Exactly. If the ACA didn’t exist then it would be something else. They’re not in a lather about Obamacare so much as they’re in a lather about Obama.
I think the path is to run relentlessly on Democratic positions overwhelmingly supported by Americans – primarily a minimum wage increase and most especially saving Medicare from being voucherized.
Re Obamacare, it falls into the same pattern. Obamacare as a whole is not too popular, but the individual components are. We should run endless ads saying:
“<Republican Congressman x> voted 52 times to let insurance companies kick sick people off their plans”
“<Republican Congressman x> voted 52 times to kick children off their parent’s insurance”
“<Republican Congressman x> voted 52 times to deny healthcare to the working poor”
“<Republican Congressman x> voted 52 times to cancel millions of small business insurance policies”
“<Republican Congressman x> voted 52 times to deny insurance to early retirees”
“<Republican Congressman x> voted 52 times to let bad doctors cheat Medicare”
Don’t say anything about how these were the Obamacare repeal votes.
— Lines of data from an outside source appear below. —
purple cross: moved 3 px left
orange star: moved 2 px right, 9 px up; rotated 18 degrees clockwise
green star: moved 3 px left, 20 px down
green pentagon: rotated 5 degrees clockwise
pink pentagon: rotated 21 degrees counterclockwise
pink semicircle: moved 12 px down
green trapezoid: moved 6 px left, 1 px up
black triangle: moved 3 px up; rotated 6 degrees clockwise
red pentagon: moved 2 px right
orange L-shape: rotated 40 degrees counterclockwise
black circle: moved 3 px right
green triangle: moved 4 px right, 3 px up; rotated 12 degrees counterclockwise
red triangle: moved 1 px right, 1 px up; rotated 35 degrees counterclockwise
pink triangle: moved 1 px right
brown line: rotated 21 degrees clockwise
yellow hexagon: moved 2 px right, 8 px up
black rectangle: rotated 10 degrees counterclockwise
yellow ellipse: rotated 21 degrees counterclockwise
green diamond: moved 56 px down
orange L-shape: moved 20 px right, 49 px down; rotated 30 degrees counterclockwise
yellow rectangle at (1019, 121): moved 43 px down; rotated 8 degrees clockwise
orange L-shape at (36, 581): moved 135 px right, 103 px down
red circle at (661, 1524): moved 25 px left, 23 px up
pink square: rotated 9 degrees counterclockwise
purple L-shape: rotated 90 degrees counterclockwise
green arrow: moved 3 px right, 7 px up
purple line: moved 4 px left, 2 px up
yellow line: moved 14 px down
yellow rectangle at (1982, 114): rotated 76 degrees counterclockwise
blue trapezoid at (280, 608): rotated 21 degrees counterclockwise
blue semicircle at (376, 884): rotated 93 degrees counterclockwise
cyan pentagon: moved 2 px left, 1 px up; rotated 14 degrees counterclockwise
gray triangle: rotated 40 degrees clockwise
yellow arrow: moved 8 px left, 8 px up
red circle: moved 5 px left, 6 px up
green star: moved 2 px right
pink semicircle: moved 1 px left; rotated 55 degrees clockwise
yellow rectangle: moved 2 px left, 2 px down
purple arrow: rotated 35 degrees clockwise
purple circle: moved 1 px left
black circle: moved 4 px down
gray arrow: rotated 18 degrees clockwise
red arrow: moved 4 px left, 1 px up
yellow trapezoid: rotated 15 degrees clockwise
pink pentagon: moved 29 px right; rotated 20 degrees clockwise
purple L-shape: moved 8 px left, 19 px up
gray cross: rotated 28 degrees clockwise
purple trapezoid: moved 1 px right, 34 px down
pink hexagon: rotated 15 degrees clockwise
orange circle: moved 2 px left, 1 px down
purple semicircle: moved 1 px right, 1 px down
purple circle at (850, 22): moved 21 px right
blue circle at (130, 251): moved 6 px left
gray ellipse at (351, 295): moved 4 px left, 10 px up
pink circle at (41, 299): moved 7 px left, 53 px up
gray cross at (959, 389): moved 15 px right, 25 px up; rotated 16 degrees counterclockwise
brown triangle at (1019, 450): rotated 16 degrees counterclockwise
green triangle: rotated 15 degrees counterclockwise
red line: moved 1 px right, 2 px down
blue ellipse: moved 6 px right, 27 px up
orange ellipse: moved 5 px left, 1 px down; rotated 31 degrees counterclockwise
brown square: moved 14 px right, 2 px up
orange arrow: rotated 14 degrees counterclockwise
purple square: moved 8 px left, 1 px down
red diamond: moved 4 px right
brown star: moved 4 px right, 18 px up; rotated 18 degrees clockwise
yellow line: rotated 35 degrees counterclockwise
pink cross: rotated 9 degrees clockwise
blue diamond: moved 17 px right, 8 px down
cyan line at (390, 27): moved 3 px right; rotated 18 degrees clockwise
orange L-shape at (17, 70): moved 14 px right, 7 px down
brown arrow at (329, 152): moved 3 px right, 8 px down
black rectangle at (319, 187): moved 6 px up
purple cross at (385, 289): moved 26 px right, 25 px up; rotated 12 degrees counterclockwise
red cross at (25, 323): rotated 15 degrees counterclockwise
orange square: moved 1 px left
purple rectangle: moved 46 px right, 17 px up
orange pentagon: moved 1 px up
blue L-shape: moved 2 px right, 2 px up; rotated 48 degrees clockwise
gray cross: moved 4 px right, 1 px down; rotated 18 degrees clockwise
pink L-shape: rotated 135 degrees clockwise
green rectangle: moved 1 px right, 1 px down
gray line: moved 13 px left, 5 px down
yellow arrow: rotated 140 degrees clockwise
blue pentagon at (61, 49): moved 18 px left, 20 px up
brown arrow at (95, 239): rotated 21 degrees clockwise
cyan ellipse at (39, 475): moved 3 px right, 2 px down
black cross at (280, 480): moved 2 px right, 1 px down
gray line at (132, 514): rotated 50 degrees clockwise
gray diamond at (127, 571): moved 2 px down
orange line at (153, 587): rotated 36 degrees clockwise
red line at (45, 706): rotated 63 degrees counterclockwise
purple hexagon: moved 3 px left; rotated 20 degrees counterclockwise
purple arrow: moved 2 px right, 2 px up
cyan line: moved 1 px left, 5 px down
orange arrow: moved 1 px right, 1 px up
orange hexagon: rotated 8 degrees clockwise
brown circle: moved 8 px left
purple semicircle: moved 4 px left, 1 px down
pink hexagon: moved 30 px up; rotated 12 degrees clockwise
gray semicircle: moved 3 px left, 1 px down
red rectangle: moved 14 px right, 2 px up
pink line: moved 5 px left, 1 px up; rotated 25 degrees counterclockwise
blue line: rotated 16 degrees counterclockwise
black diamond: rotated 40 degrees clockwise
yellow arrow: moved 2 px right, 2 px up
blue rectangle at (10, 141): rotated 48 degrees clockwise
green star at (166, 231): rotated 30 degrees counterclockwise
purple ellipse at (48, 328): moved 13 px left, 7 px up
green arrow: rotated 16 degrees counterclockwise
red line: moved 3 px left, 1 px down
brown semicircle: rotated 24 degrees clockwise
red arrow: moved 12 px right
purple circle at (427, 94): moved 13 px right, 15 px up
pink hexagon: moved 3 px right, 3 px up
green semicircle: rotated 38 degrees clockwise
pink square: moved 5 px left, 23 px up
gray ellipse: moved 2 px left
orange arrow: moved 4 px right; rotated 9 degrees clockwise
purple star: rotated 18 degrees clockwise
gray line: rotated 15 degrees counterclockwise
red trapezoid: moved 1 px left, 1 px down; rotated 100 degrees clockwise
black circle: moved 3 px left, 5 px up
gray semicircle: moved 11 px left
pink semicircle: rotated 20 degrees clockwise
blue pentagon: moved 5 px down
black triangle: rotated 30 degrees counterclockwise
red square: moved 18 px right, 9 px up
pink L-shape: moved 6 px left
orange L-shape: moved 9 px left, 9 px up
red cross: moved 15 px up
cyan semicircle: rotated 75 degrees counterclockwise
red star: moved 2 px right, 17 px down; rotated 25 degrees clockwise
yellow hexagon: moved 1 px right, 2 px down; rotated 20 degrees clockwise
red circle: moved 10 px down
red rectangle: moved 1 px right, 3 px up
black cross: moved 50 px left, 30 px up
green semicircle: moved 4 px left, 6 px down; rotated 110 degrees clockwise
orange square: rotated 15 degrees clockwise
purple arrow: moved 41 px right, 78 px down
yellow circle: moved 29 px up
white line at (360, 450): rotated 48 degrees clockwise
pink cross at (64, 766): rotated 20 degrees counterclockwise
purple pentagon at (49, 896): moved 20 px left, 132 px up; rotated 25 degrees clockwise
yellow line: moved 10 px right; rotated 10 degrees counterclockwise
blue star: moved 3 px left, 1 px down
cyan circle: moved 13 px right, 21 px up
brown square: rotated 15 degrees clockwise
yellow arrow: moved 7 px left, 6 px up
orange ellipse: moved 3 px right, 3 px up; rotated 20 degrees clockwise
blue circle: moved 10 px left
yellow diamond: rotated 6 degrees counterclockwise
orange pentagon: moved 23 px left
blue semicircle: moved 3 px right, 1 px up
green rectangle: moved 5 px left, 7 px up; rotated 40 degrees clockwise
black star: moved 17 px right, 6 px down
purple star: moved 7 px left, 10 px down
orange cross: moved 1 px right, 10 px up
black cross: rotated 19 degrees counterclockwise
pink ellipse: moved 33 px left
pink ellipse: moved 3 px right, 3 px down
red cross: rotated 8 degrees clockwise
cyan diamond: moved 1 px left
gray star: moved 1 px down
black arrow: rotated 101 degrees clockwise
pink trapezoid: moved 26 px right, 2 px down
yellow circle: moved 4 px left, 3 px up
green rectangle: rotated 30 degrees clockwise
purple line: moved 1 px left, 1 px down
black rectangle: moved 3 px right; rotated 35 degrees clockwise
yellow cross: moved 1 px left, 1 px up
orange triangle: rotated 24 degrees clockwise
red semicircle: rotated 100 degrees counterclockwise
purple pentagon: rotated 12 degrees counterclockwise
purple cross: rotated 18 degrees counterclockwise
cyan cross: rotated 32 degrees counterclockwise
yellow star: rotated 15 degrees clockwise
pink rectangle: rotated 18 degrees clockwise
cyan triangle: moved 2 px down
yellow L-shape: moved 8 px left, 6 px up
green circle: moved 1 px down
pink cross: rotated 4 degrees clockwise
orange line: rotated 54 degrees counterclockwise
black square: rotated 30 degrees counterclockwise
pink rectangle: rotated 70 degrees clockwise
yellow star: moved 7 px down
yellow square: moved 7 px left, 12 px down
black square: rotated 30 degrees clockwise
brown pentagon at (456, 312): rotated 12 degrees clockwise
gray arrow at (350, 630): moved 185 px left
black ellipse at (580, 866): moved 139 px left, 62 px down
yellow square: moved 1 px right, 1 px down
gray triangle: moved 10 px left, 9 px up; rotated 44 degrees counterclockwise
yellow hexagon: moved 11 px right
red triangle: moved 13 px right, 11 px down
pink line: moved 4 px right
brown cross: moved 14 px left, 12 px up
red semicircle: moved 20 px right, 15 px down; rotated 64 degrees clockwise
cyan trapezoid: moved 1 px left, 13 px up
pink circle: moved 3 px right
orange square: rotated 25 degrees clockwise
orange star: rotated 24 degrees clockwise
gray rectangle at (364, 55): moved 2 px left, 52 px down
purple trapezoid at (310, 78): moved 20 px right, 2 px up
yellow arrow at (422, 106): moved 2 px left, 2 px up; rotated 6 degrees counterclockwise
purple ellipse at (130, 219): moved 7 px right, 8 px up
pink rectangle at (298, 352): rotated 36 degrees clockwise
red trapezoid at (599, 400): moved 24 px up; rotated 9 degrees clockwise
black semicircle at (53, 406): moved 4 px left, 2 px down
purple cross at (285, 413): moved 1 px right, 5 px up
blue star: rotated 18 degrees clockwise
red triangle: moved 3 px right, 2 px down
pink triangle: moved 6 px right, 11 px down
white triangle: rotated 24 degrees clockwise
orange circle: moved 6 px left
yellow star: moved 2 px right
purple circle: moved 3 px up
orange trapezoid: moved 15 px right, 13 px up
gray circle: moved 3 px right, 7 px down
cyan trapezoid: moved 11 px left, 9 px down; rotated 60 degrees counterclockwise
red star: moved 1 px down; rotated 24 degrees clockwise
Let those Republican Congressman have to say over and over again about a dozen different issues “Yes that’s a great benefit to Obamacare but I voted to end it anyway.” Every specific plank in Obamacare apart from the individual mandate is a wedge issue. Use them relentlessly.
The best tools though, is going to be the attempt to voucherize Medicare. We almost had them in 2012 until Obama let them off the hook with “Governor Romney’s and my positions aren’t too different.” We can get the House back with that one.
It’s things like this that has me questioning campaigners’ competence. The House is being gifted to the Democrats right now and they don’t have the damn sense to take it. I’m looking at the people up top real funny if we don’t have a Speaker Pelosi next year. I also notice how the “liberals” on tv never hold the leadership accountable for consistent failure. Sure they criticize Obama, but they never ask Steve Israel or Debbie Wassermann-Schultz any hard questions about the games they’re playing. It’s like they’re using Republican stupidity to keep their own jobs instead of using it against the GOP.